Dari ukuran itu, posisi Indonesia menunjukkan bahwa pelaporan fiskal di Tanah Air makin sistematis. Ketersediaan informasi yang lebih baik juga membuat insentif perpajakan semakin mudah dipantau dan dievaluasi.

Kenaikan Indonesia berlangsung bertahap

Hasil tahun ini bukan lonjakan yang terjadi mendadak. Sejak GTETI pertama kali diluncurkan pada 2023, posisi Indonesia terus membaik dari peringkat ke-15.

Pada 2024, Indonesia naik ke posisi kedua. Lalu pada tahun ini, Indonesia akhirnya mengamankan peringkat pertama dan menjadi yang terbaik di dunia dalam transparansi pelaporan belanja perpajakan.

Pergerakan bertahap itu memperlihatkan adanya perbaikan berkelanjutan dalam cara pemerintah menyajikan informasi belanja perpajakan. Tren tersebut juga memperkuat kesan bahwa data terkait insentif pajak di Indonesia semakin terbuka untuk diawasi.

Respons Kementerian Keuangan

Kementerian Keuangan menyambut capaian tersebut dengan menegaskan komitmen untuk terus memperkuat transparansi belanja perpajakan. Penguatan dilakukan melalui penyempurnaan kualitas pelaporan serta monitoring dan evaluasi atas pemanfaatan kebijakan insentif.

Dalam keterangan resminya pada Senin 18 Mei 2026, kementerian menyebut langkah itu penting agar insentif perpajakan benar-benar memberi manfaat optimal bagi perekonomian. Pemerintah juga memandang transparansi sebagai bagian dari tata kelola fiskal yang sehat dan akuntabel.

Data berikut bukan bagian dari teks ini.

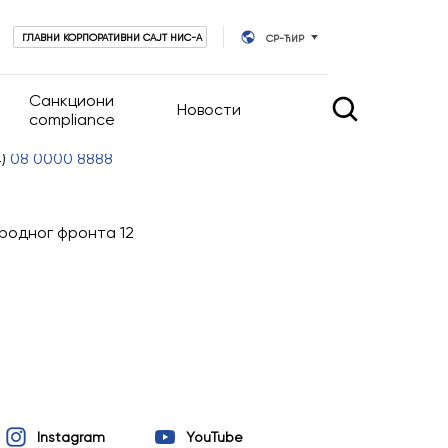
ГЛАВНИ КОРПОРАТИВНИ САЈТ НИС-А
СР-ЋИР
Санкциони
Новости
compliance
4)
08 0000 8888
 управљање
Новости
Календар догађаја
ародног фронта 12
руштва
ативног
Instagram
YouTube
ционара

Insentif diarahkan lebih selektif

Kementerian Keuangan menilai capaian tersebut mencerminkan kebijakan fiskal Indonesia yang selektif, terarah, dan terukur. Artinya, insentif perpajakan tidak diberikan secara sembarangan, melainkan diarahkan untuk mendukung stabilitas dan pertumbuhan ekonomi tanpa mengabaikan kapasitas fiskal nasional.

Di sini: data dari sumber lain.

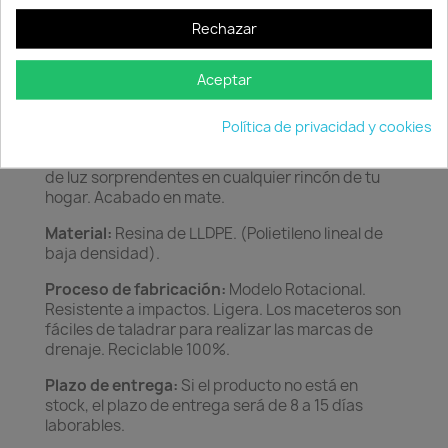
Rechazar
Descripción
Detalles del producto
Características:
Colección de macetas en forma
Aceptar
de vasija, con un diseño vanguardista, diferente e
innovador. Los cantos redondeados le dan
Política de privacidad y cookies
elegancia y estilo. Durante el día obtendrás una
ornamentación moderna y por la noche, toques
de luz sorprendentes en cualquier rincón de tu
hogar. Acabado en mate.
Material:
Resina de LLDPE. (Polietileno lineal de
baja densidad).
Proceso de fabricación:
Modelo Rotacional.
Resistente a impactos. Ligera. Los maceteros son
fáciles de taladrar para realizar las marcas de
drenaje. Reciclable 100%.
Plazo de entrega:
Si el producto no está en
stock, el plazo de entrega será de 8 a 15 días
laborables.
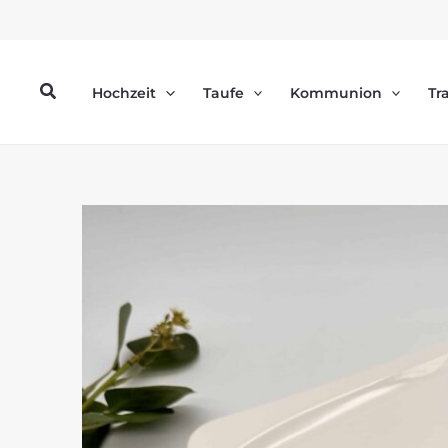
Zum
Inhalt
springen
Suchen
Hochzeit
Taufe
Kommunion
Tr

Pada 2025, lebih dari 70 persen dari total Rp389 triliun belanja perpajakan dalam TER dialokasikan langsung untuk rumah tangga serta usaha mikro, kecil, dan menengah atau UMKM. Komposisi itu menunjukkan bahwa kebijakan tersebut diarahkan untuk menjangkau masyarakat luas sekaligus menjaga iklim investasi.

Insentif itu disebut membantu kebutuhan pokok seperti bahan makanan dan tempat tinggal. Selain itu, kebijakan ini juga berperan dalam mengurangi biaya pendidikan, kesehatan, transportasi, dan kebutuhan lainnya.

Kementerian Keuangan menilai arah kebijakan tersebut ikut mendukung penciptaan lapangan kerja dan peningkatan kualitas hidup masyarakat. Di tengah upaya banyak negara memperjelas laporan belanja perpajakan, Indonesia kini berada di kelompok paling terbuka dalam menyediakan informasi itu kepada publik.